[ASSIGNMENT 1]:
List every video game title that the forum thread about programming names.
[ASSIGNMENT 2]:
Write a continuation of the programming forum thread, picking up after its last post.

[SELECTED EXCERPT]:
BEGIN
Thom: May I harass you in the IRC channel with ASM questions?


----------



## VReality (Mar 25, 2011)

C++

I make video games. Most of them you've never heard of, but some of the more recognizable titles are Medal of Honor, GoldenEye, Tiger Woods, and XCom.


----------



## ben1996123 (Mar 25, 2011)

I know some really basic actionscript 2. But I don't really do much of it. Do hardly any at school in free time, for 2 reasons:

1. School computers have _*Macromedia*_ flash 7
2. I got banned from programming last year, because "it attracts attention and it's pointless"


----------



## Kirjava (Mar 25, 2011)

deepSubDiver said:


> Thom: May I harass you in the IRC channel with ASM questions?


 
Sure. What's your nick? Never seen you in there before (I don't think).
END
[EXTRACTED ENTRIES]:
BEGIN
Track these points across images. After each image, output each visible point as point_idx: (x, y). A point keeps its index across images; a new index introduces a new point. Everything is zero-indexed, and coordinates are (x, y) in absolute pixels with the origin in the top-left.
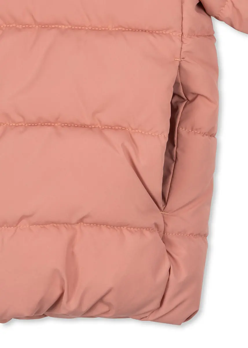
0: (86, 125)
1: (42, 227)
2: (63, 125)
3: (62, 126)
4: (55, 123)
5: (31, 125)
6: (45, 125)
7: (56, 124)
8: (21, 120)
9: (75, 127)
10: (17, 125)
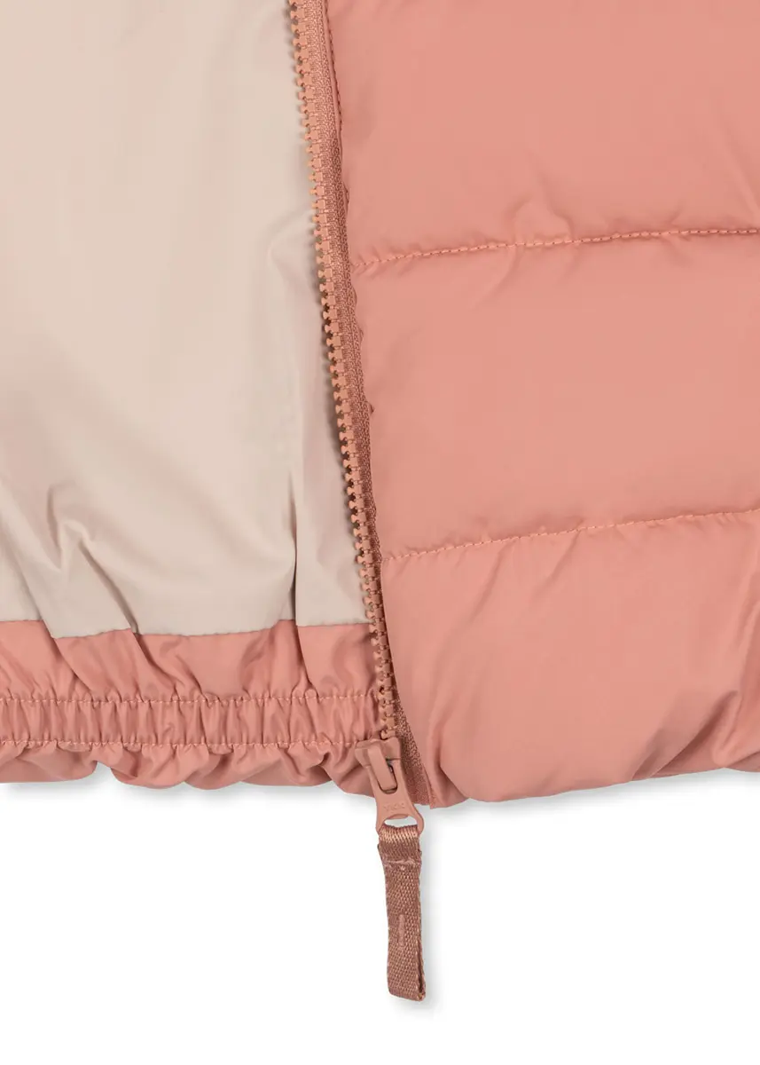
0: (751, 228)
1: (651, 527)
2: (684, 233)
3: (685, 238)
4: (660, 231)
5: (592, 243)
6: (631, 239)
7: (665, 234)
8: (562, 227)
9: (721, 235)
10: (549, 244)
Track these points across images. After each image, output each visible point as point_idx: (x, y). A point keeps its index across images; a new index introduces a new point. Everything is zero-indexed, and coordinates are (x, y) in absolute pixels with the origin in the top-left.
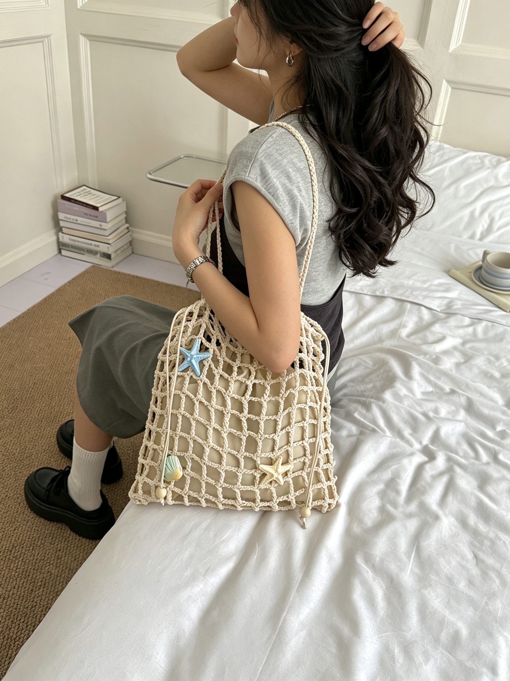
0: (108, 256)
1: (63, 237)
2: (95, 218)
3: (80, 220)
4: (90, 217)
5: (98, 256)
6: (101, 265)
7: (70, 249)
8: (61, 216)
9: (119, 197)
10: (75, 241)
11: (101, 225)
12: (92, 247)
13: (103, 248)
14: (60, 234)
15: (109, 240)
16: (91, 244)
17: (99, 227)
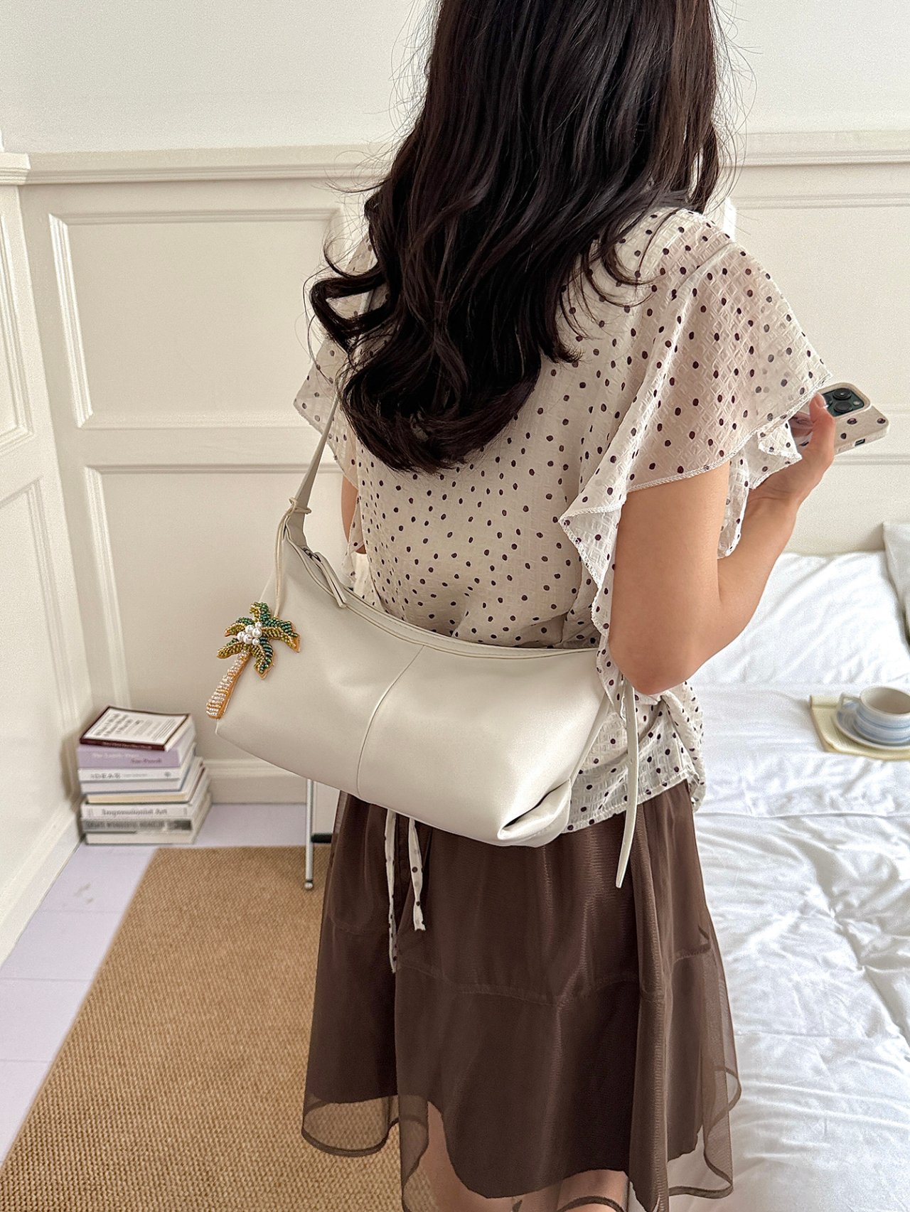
0: (186, 825)
1: (90, 812)
2: (158, 764)
3: (124, 774)
4: (147, 765)
5: (165, 829)
6: (171, 844)
7: (106, 829)
8: (84, 775)
9: (187, 716)
10: (114, 813)
11: (167, 774)
12: (155, 817)
13: (175, 813)
14: (84, 808)
15: (183, 796)
16: (151, 812)
17: (164, 777)
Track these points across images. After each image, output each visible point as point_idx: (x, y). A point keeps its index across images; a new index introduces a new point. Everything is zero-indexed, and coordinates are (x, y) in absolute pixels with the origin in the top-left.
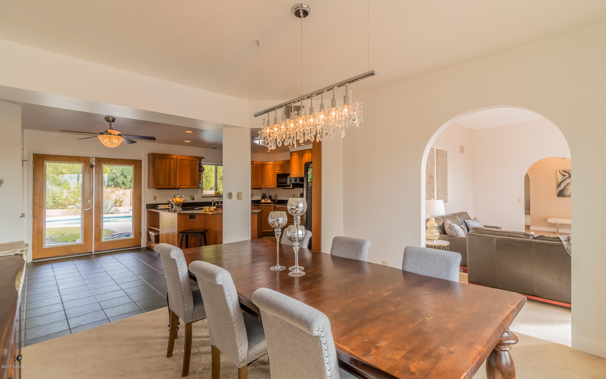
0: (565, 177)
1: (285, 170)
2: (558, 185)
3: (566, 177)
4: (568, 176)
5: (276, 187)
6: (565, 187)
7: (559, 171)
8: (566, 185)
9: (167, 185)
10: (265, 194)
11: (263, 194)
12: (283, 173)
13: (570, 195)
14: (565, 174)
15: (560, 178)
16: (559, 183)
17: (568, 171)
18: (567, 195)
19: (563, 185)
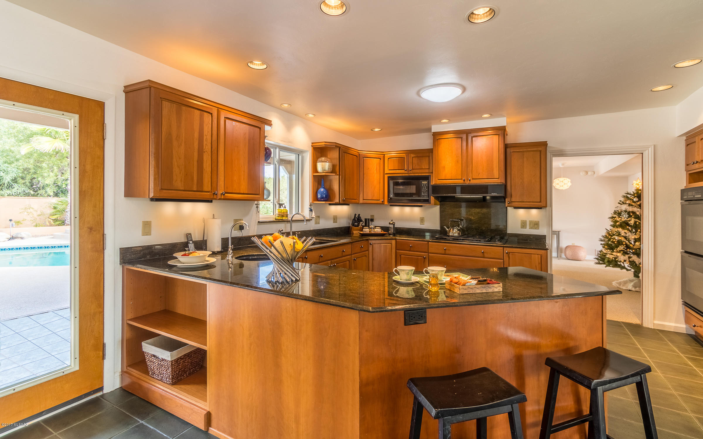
1: (413, 169)
5: (386, 202)
9: (195, 189)
10: (359, 215)
11: (355, 215)
12: (407, 175)
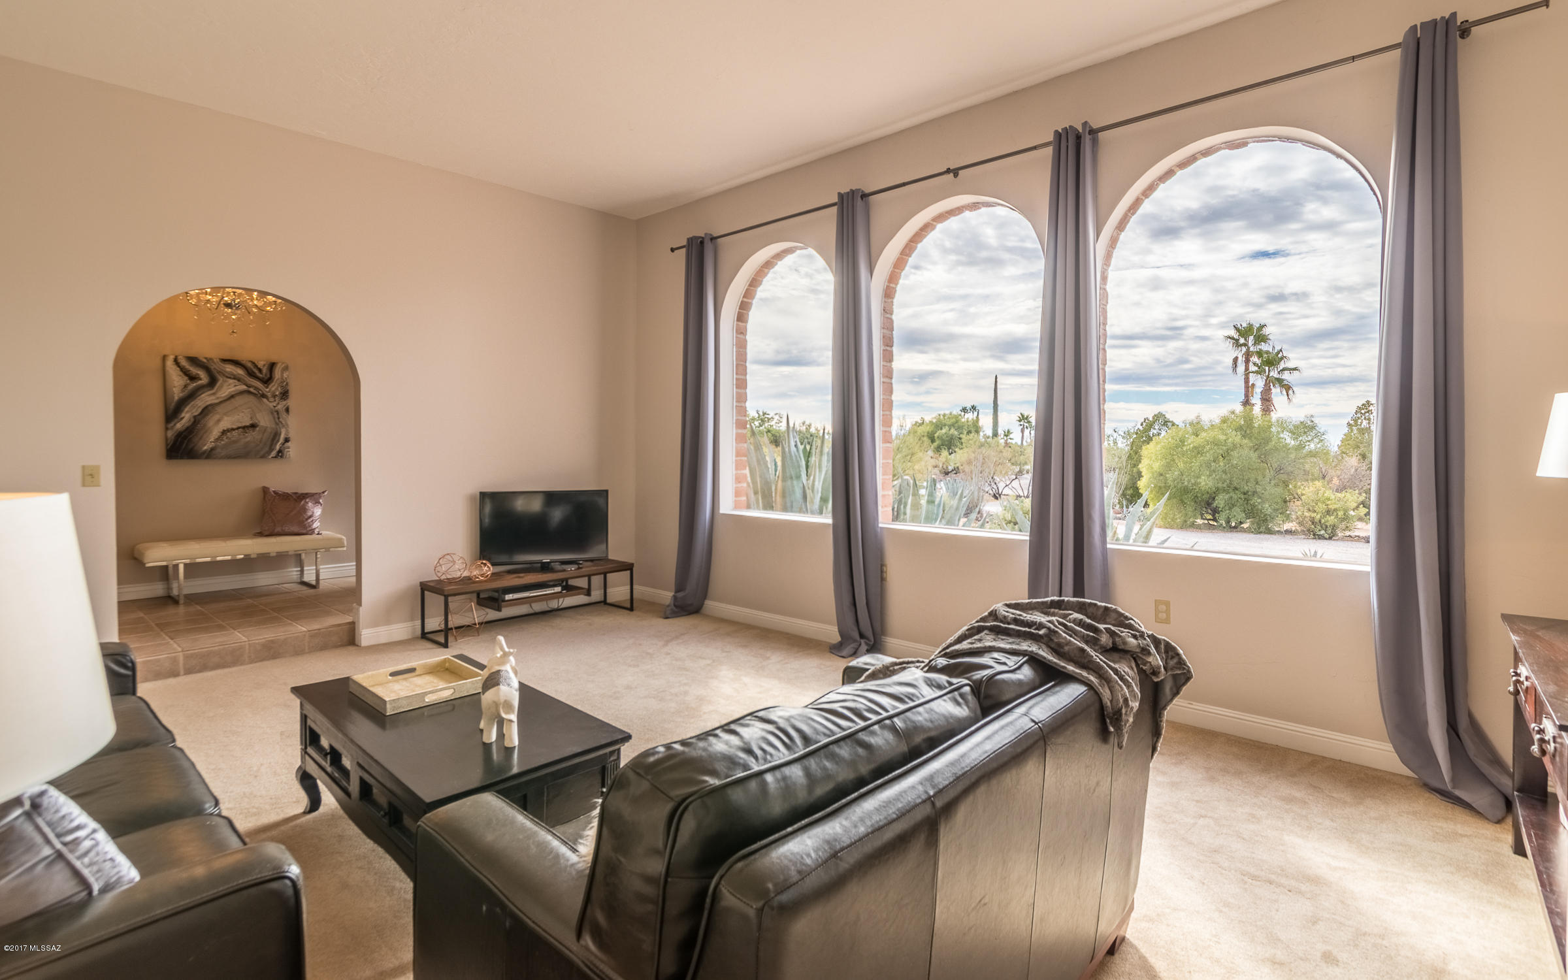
0: (194, 385)
2: (170, 412)
3: (200, 382)
4: (204, 379)
6: (195, 422)
7: (172, 357)
8: (199, 415)
13: (214, 452)
14: (194, 370)
15: (177, 382)
16: (172, 406)
17: (205, 361)
18: (205, 451)
19: (187, 412)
END
[EXERCISE RESPONSE 1]:
Medal of Honor, GoldenEye, Tiger Woods, XCom

[EXERCISE RESPONSE 2]:
----------



## deepSubDiver (Mar 25, 2011)

Kirjava said:


> Sure. What's your nick? Never seen you in there before (I don't think).


deepsubdiver or bassrael. I'm not really sure, I'm not in regularly.


----------



## Kirjava (Mar 25, 2011)

VReality said:


> I make video games. Most of them you've never heard of, but some of the more recognizable titles are Medal of Honor, GoldenEye, Tiger Woods, and XCom.


 
What company? Rare? Activision?


----------



## eastamazonantidote (Mar 25, 2011)

I know some Python, some Objective-C, very little C, and I can make my TI-84 do anything I want.


----------



## VReality (Mar 25, 2011)

Kirjava said:


> What company? Rare? Activision?


 
For Medal of Honor and GoldenEye, I worked at EA. For Tiger Woods and XCom I contracted for EA and 2K, respectively.


----------



## MaeLSTRoM (Mar 25, 2011)

Little bit of C++, C#, PHP and SQL
Haven't really done much with it though.


----------



## collinbxyz (Mar 25, 2011)

Why not make a community speedsolving app with the forums, a timer, scrambles, etc. I started to learn a little HTML, but that's not good for apps...anyway, I think it would be cool.


----------



## Keroma12 (Mar 25, 2011)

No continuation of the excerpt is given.